▶ Task: When you repeat the entries, reproduce each line exactly and omit every picture.

[Extracted records]

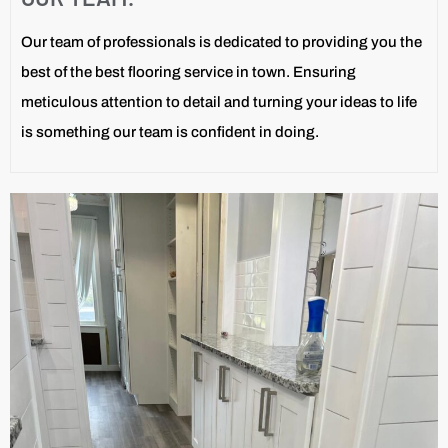
Our team of professionals is dedicated to providing you the
best of the best flooring service in town. Ensuring
meticulous attention to detail and turning your ideas to life
is something our team is confident in doing.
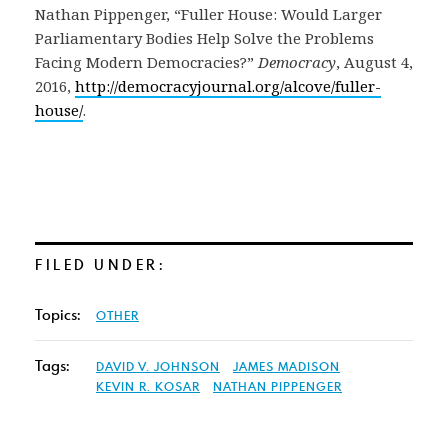
Nathan Pippenger, “Fuller House: Would Larger
Parliamentary Bodies Help Solve the Problems
Facing Modern Democracies?”
Democracy
, August 4,
2016,
http://democracyjournal.org/alcove/fuller-
house/
.
FILED UNDER:
Topics:
OTHER
Tags:
DAVID V. JOHNSON
JAMES MADISON
KEVIN R. KOSAR
NATHAN PIPPENGER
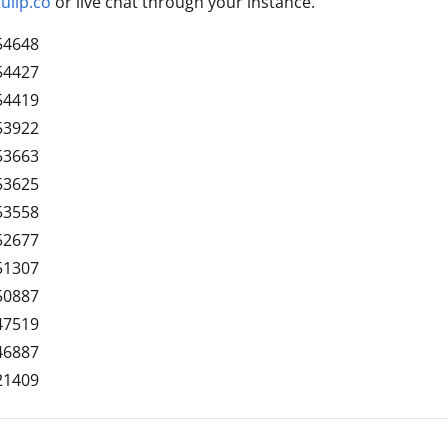
ulip.co
or live chat through your instance.
54648
54427
54419
53922
53663
53625
53558
52677
51307
50887
47519
46887
21409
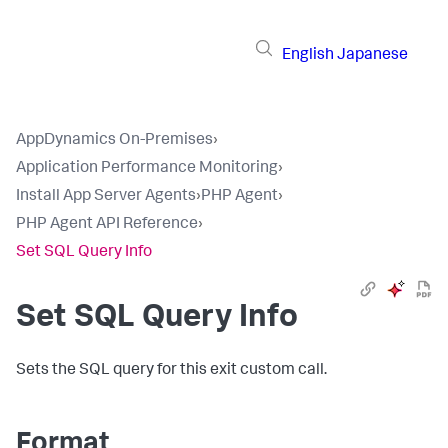
English
Japanese
AppDynamics On-Premises
›
Application Performance Monitoring
›
Install App Server Agents
›
PHP Agent
›
PHP Agent API Reference
›
Set SQL Query Info
Set SQL Query Info
Sets the SQL query for this exit custom call.
Format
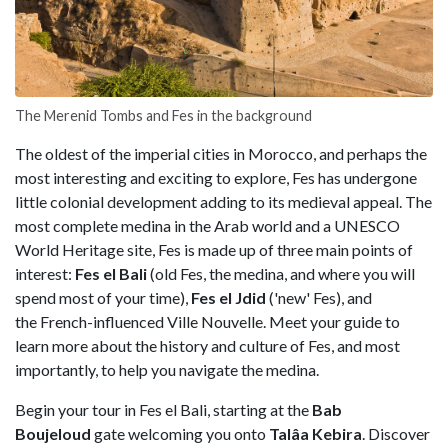
The Merenid Tombs and Fes in the background
The oldest of the imperial cities in Morocco, and perhaps the
most interesting and exciting to explore, Fes has undergone
little colonial development adding to its medieval appeal. The
most complete medina in the Arab world and a UNESCO
World Heritage site, Fes is made up of three main points of
interest:
Fes el Bali
(old Fes, the medina, and where you will
spend most of your time),
Fes el Jdid
('new' Fes), and
the French-influenced Ville Nouvelle. Meet your guide to
learn more about the history and culture of Fes, and most
importantly, to help you navigate the medina.
Begin your tour in Fes el Bali, starting at the
Bab
Boujeloud
gate welcoming you onto
Talâa Kebira
. Discover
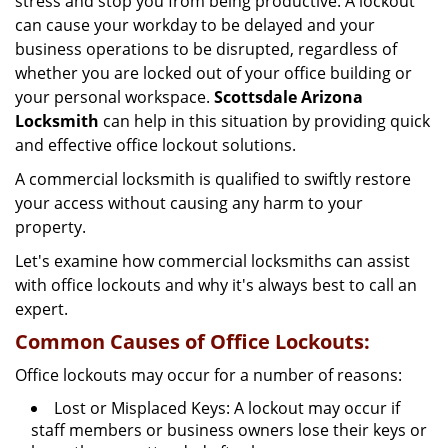
stress and stop you from being productive. A lockout
g
can cause your workday to be delayed and your
a
business operations to be disrupted, regardless of
t
i
whether you are locked out of your office building or
o
your personal workspace.
Scottsdale Arizona
n
Locksmith
can help in this situation by providing quick
and effective office lockout solutions.
A commercial locksmith is qualified to swiftly restore
your access without causing any harm to your
property.
Let's examine how commercial locksmiths can assist
with office lockouts and why it's always best to call an
expert.
Common Causes of Office Lockouts:
Office lockouts may occur for a number of reasons:
Lost or Misplaced Keys: A lockout may occur if
staff members or business owners lose their keys or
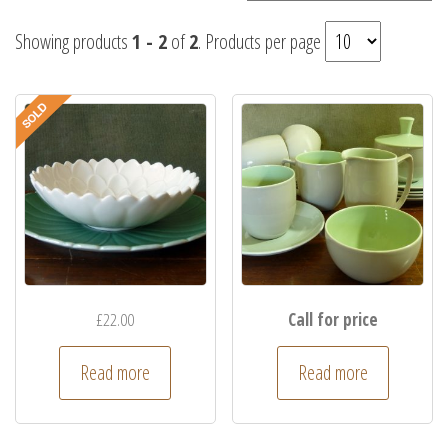
Showing products
1 - 2
of
2
. Products per page
£
22.00
Call for price
Read more
Read more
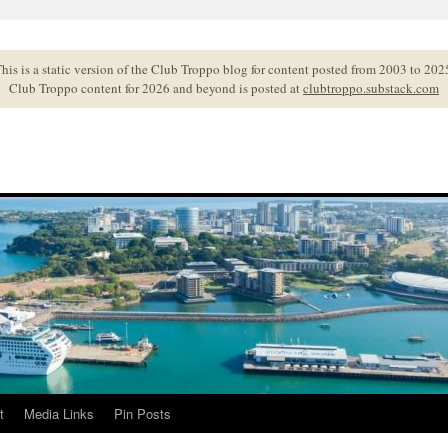
his is a static version of the Club Troppo blog for content posted from 2003 to 202
Club Troppo content for 2026 and beyond is posted at
clubtroppo.substack.com
t
Media Links
Pin Posts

▶ Reply:
Our team of professionals is dedicated to providing you the
best of the best flooring service in town. Ensuring
meticulous attention to detail and turning your ideas to life
is something our team is confident in doing.
Nathan Pippenger, “Fuller House: Would Larger
Parliamentary Bodies Help Solve the Problems
Facing Modern Democracies?”
Democracy
, August 4,
2016,
http://democracyjournal.org/alcove/fuller-
house/
.
FILED UNDER:
Topics:
OTHER
Tags:
DAVID V. JOHNSON
JAMES MADISON
KEVIN R. KOSAR
NATHAN PIPPENGER
ulip.co
or live chat through your instance.
54648
54427
54419
53922
53663
53625
53558
52677
51307
50887
47519
46887
21409
English
Japanese
AppDynamics On-Premises
›
Application Performance Monitoring
›
Install App Server Agents
›
PHP Agent
›
PHP Agent API Reference
›
Set SQL Query Info
Set SQL Query Info
Sets the SQL query for this exit custom call.
Format
The Merenid Tombs and Fes in the background
The oldest of the imperial cities in Morocco, and perhaps the
most interesting and exciting to explore, Fes has undergone
little colonial development adding to its medieval appeal. The
most complete medina in the Arab world and a UNESCO
World Heritage site, Fes is made up of three main points of
interest:
Fes el Bali
(old Fes, the medina, and where you will
spend most of your time),
Fes el Jdid
('new' Fes), and
the French-influenced Ville Nouvelle. Meet your guide to
learn more about the history and culture of Fes, and most
importantly, to help you navigate the medina.
Begin your tour in Fes el Bali, starting at the
Bab
Boujeloud
gate welcoming you onto
Talâa Kebira
. Discover
stress and stop you from being productive. A lockout
g
can cause your workday to be delayed and your
a
business operations to be disrupted, regardless of
t
i
whether you are locked out of your office building or
o
your personal workspace.
Scottsdale Arizona
n
Locksmith
can help in this situation by providing quick
and effective office lockout solutions.
A commercial locksmith is qualified to swiftly restore
your access without causing any harm to your
property.
Let's examine how commercial locksmiths can assist
with office lockouts and why it's always best to call an
expert.
Common Causes of Office Lockouts:
Office lockouts may occur for a number of reasons:
Lost or Misplaced Keys: A lockout may occur if
staff members or business owners lose their keys or
Showing products
1 - 2
of
2
. Products per page
£
22.00
Call for price
Read more
Read more
his is a static version of the Club Troppo blog for content posted from 2003 to 202
Club Troppo content for 2026 and beyond is posted at
clubtroppo.substack.com
t
Media Links
Pin Posts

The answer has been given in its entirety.